— Text shown —
--

So the acquisition structure, it's a Grassfish acquisition and the valuation was on a debt and cash-free basis on approximately SEK 87 million, which is equivalent to an ARR multiple of 4.3x, which we find as very beneficial for Vertiseit, especially since it's a very well-functioning company with the documented profitability in line with the group's current long-term profitability targets. And we -- it is financed through Vertiseit's own cash in combination with our new credit facility that's in place and was communicated last week, together with Nordea to -- that was put in place in order to facilitate our growth and acquisition strategy. So I think everyone is familiar with this slide, but it shows that we are -- we have continued to grow our ARR sequentially each and every quarter for more than 10 years. And so we keep on doing. In Q1, the reported ARR was SEK 281 million and adding SEK 20 million through the MDT acquisition now takes us north of SEK 300 million. And the full Q2 numbers and Q2 ARR will be presented next week, along with the Q2 report. And altogether, this is 1 important step of many towards our long-term goals of having more than SEK 1 billion in ARR by 2032. So we're soon, we are around 1/3 of the distance to that. And simultaneously, we will increase profitability to reach 35% cash EBITDA profitability. And I think that is important to point out that there are very many like high-quality acquisitions out there, of which MDT is one, not only adding like high-quality ARR and top-tier customers, but also adding a profitable acquired growth to the group. So we really believe that this acquisition, it ticks many of the boxes that we aim for in our acquisition agenda and our growth strategy. And this takes us further towards our vision and our ambition to become like the global leader within in-store experience management.

--

— Task requirements —
(1) In the remarks on the MDT acquisition, why does the speaker consider the 4.3x ARR multiple very beneficial for Vertiseit? Answer in one to three sentences.
(2) According to the remarks on the MDT acquisition, what ARR did Vertiseit report for Q1?
(3) Write what comes next in the remarks on the MDT acquisition, continuing after its last sentence.

— Provided information —
--

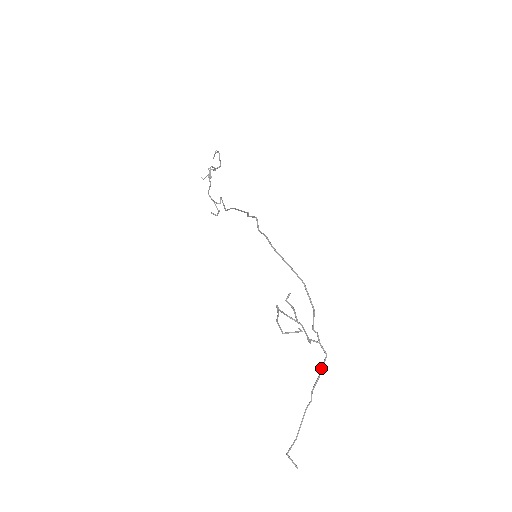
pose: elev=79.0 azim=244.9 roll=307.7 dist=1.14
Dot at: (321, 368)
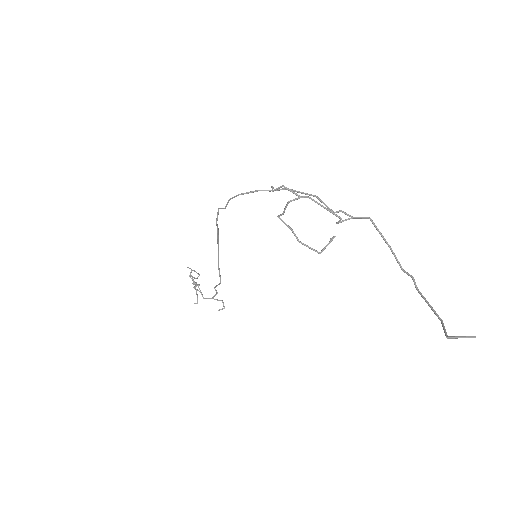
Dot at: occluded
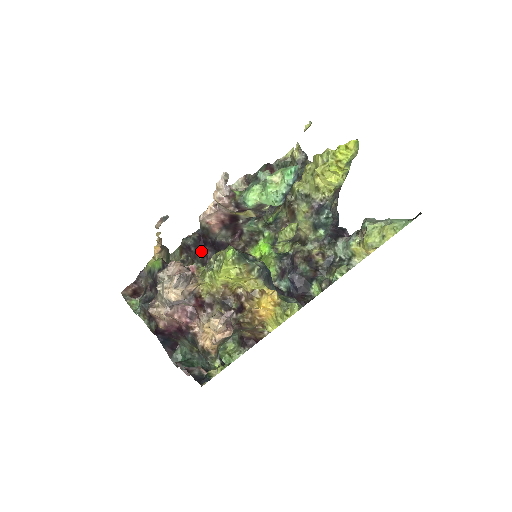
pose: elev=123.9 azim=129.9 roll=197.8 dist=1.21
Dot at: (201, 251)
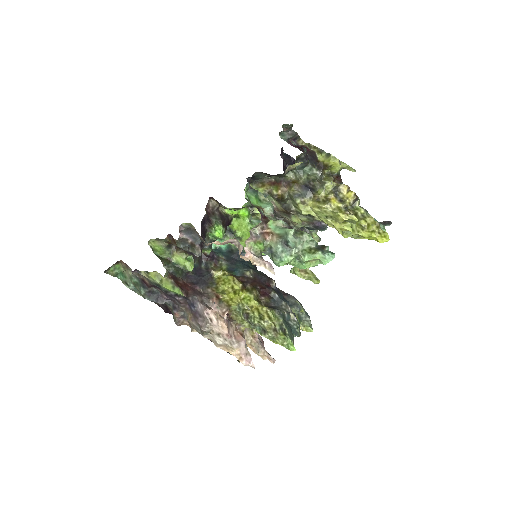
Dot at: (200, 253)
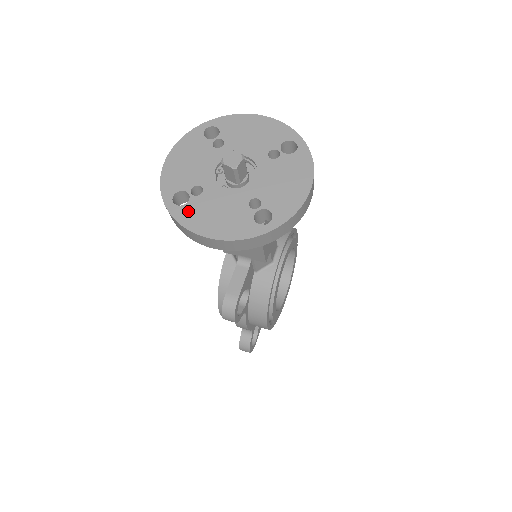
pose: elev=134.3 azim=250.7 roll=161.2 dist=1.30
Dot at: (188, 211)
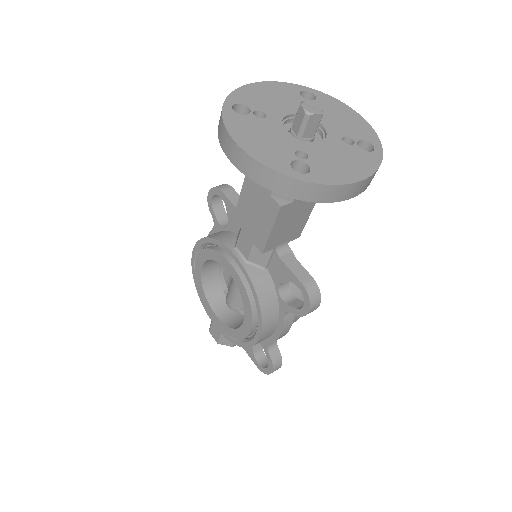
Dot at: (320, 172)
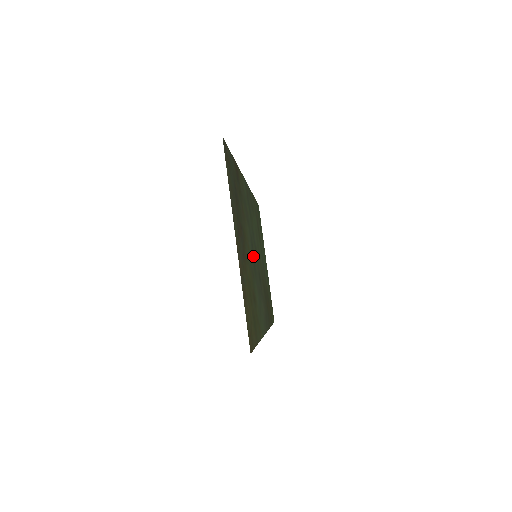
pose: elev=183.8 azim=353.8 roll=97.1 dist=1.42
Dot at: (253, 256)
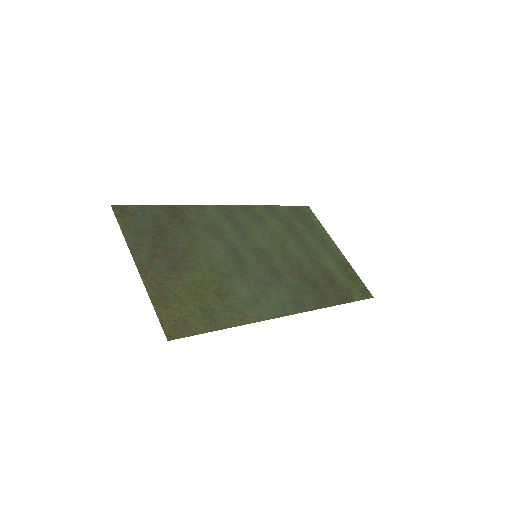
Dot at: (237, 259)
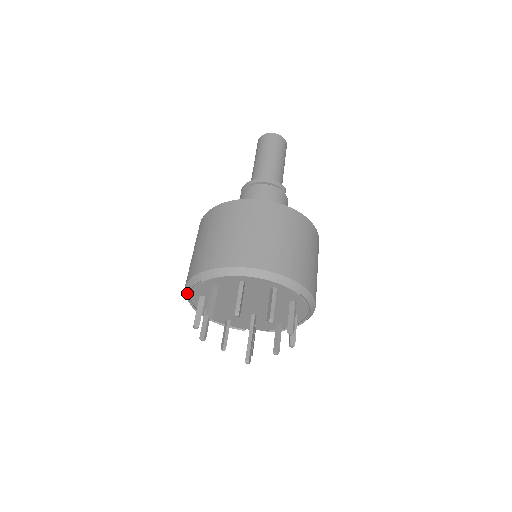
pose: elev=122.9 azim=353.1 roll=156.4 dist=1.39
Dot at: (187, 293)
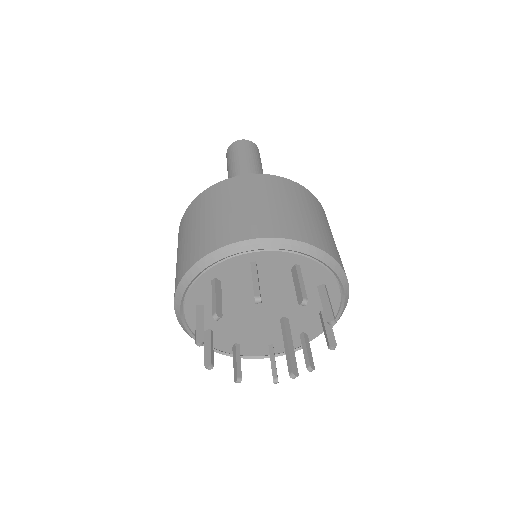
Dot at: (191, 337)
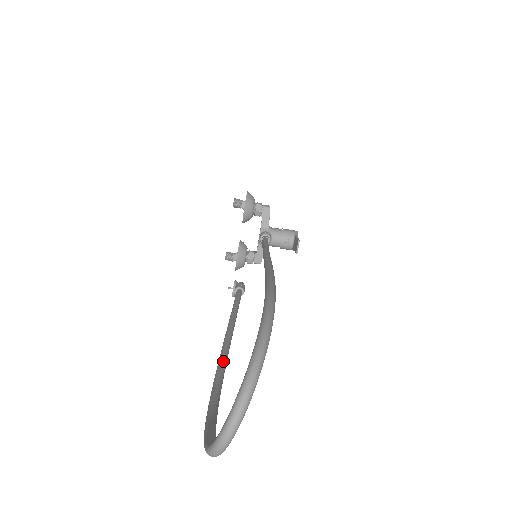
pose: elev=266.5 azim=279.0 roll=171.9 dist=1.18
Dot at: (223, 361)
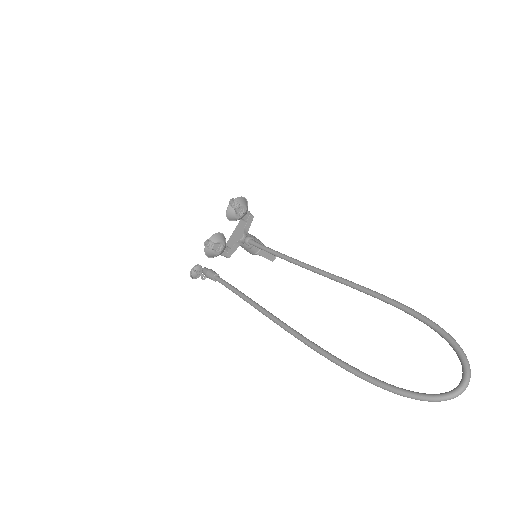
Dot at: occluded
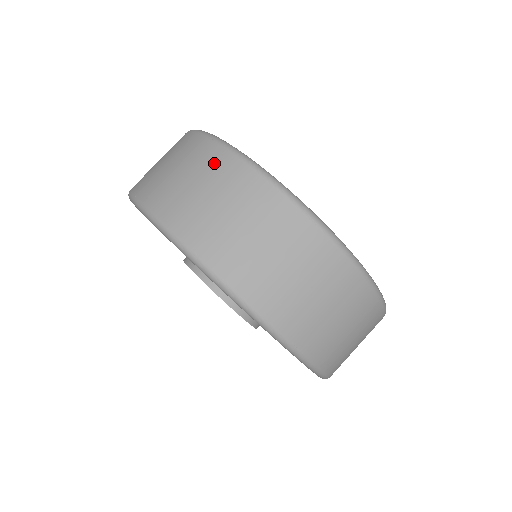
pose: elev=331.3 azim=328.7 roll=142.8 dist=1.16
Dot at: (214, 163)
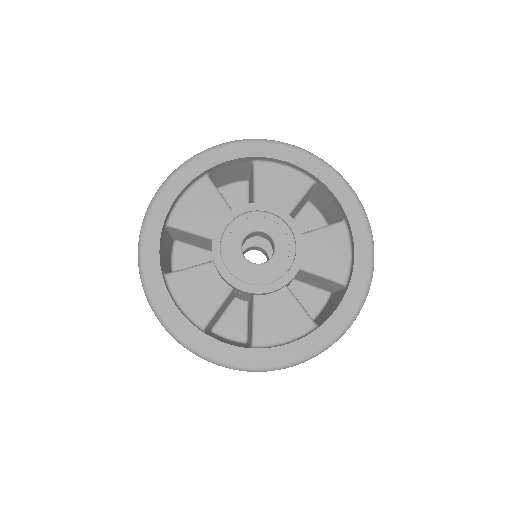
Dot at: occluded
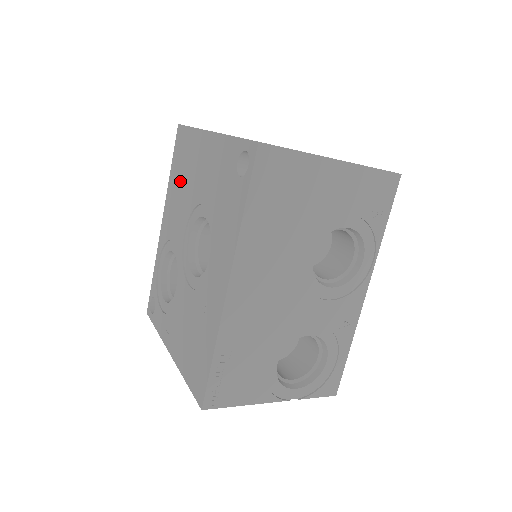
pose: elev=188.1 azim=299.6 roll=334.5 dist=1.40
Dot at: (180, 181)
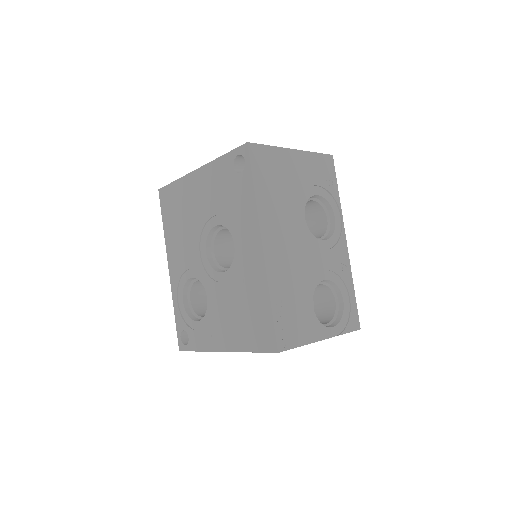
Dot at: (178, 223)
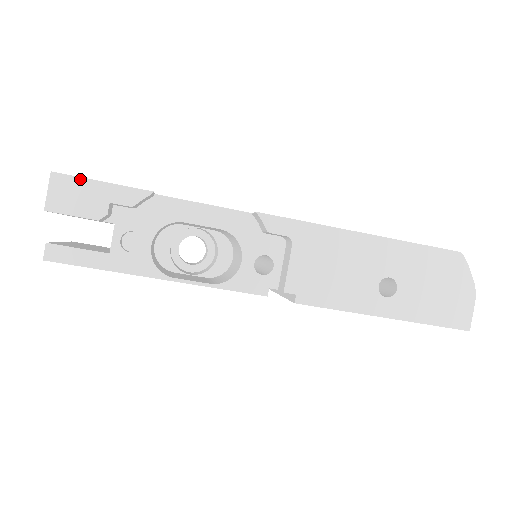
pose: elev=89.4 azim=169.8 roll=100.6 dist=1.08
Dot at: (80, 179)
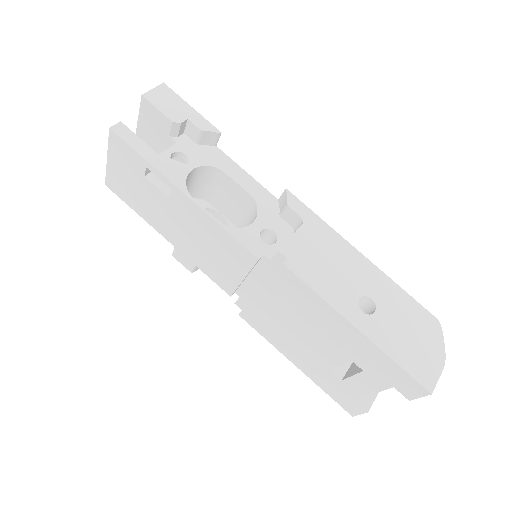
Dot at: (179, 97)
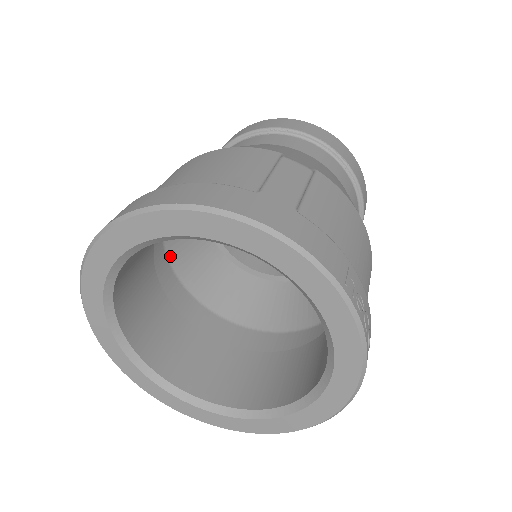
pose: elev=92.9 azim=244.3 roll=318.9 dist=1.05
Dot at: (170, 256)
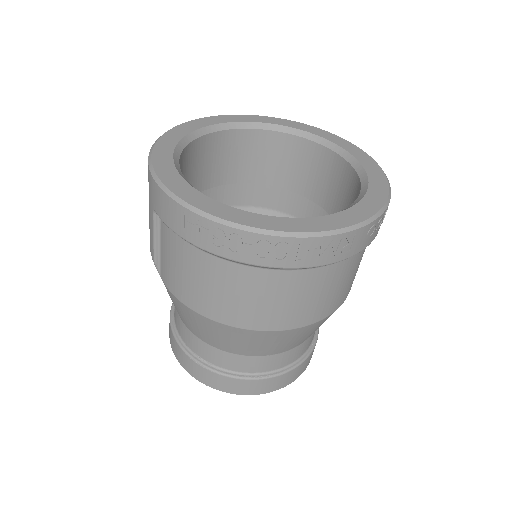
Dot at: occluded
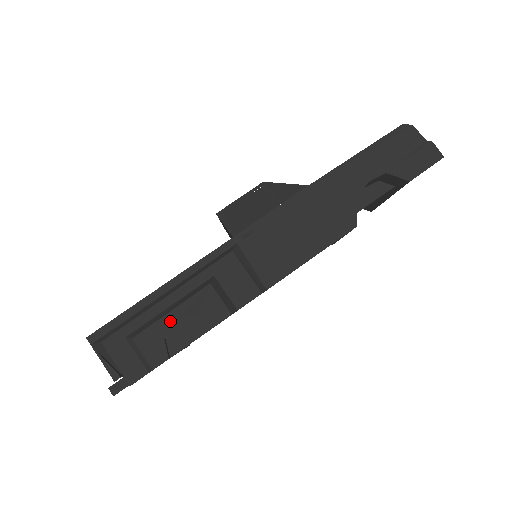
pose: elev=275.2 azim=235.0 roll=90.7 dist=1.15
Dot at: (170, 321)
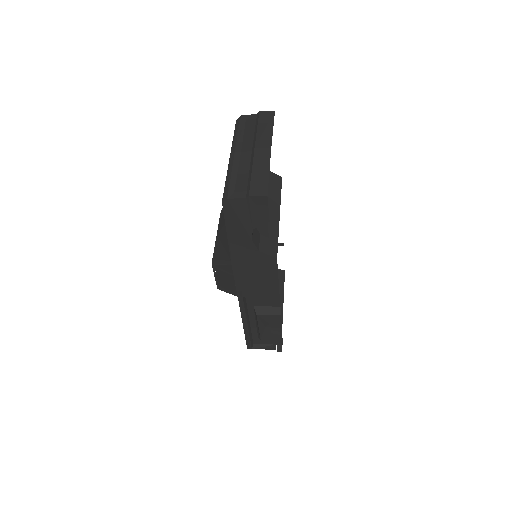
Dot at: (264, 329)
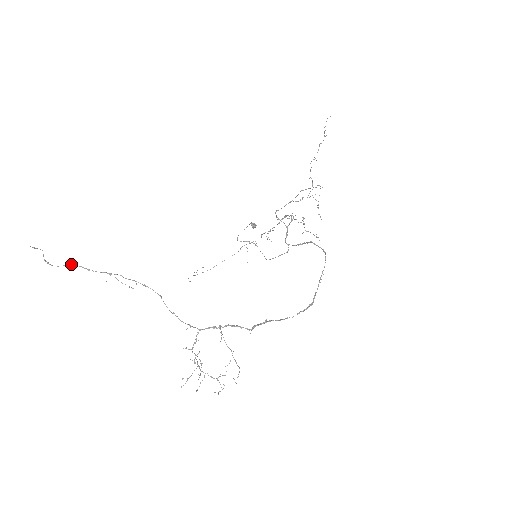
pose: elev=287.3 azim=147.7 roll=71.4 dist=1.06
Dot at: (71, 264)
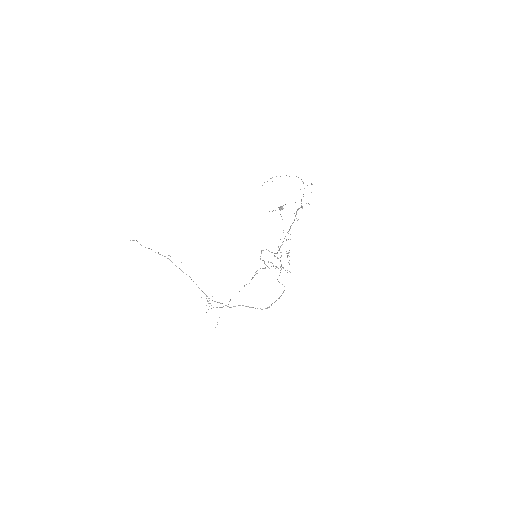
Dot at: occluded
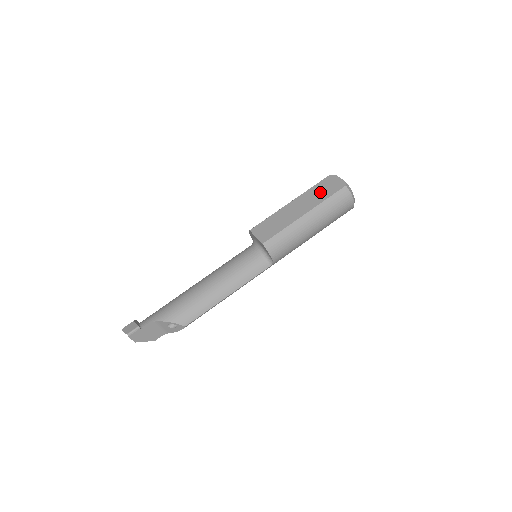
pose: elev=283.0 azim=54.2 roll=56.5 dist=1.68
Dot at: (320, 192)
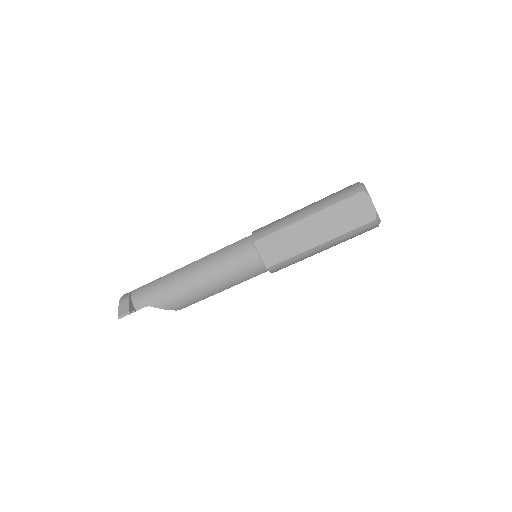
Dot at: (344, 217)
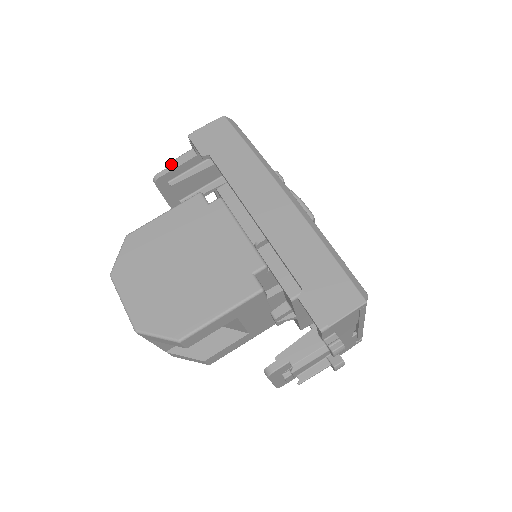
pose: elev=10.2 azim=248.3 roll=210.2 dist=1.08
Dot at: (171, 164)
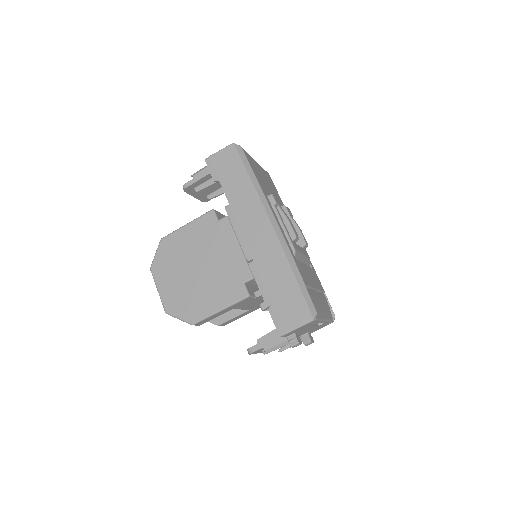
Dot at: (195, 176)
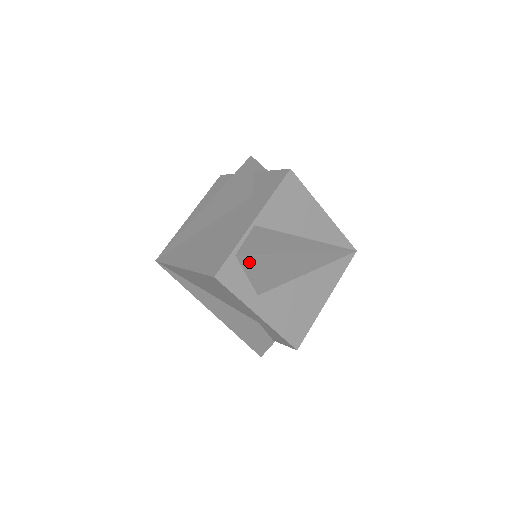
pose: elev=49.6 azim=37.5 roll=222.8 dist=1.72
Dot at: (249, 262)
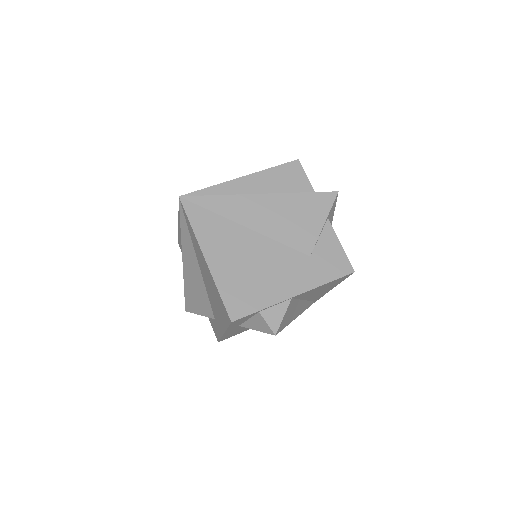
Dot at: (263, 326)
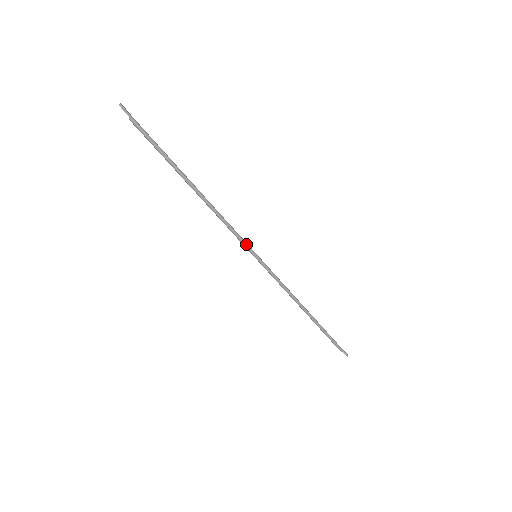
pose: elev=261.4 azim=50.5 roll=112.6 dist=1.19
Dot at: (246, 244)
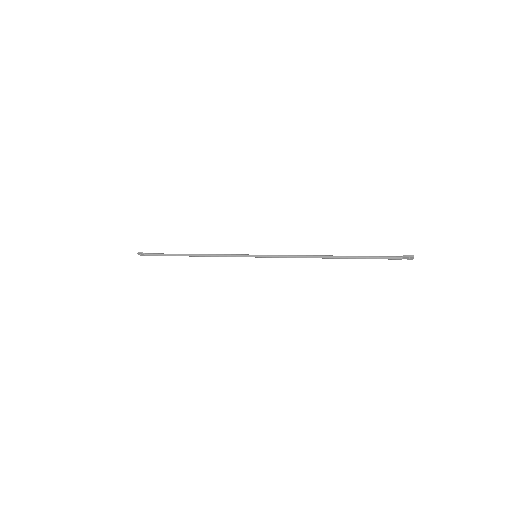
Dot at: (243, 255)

--

— Answers given —
(1) The speaker considers the multiple very beneficial because MDT is a very well-functioning company. Its documented profitability is in line with the group's current long-term profitability targets.

(2) SEK 281 million.

(3)
Jonas Lagerqvist

executive
#4

And now we move into the Q&A. And please let us know, should you have any questions. I know that we have raised hand, someone would like to come into the call. Fredrik Nilsson from Redeye.

Fredrik Nilsson

analyst
#5

Yes, so I get the numbers right here. Is it SEK 20 million that's ARR, and that's -- and another SEK 5 million in other revenue. Is that correct?

Jonas Lagerqvist

executive
#6

Approximately that. Yes. So the absolute majority of the turnover is SaaS revenue in the company.

Fredrik Nilsson

analyst
#7

Okay. And I assume that the remaining part is mostly consulting? Or do they have some kind of system offering that's...

Johan Lind

executive
#8

More or less an equal split between consulting and that they also have a line of their own media player.

Fredrik Nilsson

analyst
#9

Okay. Great. And also, I assume this is not the main point of this acquisition, but is there anything useful in the technology that you can use in your Aqua platform going forward?

Johan Lind

executive
#10

I think the product itself is -- has been developed for many, many years, and they have been -- had a leading position in the market for many years in Germany. So there are like some really, really strong concepts in their platform and software stack. But what we will do is that we will bring them with new technology into the Grassfish IXM Aqua products as we go. More or less rebuild with new technology into the new product.

Fredrik Nilsson

analyst
#11

Okay. I see. And could you tell us anything about the growth rate in this company in the last few years?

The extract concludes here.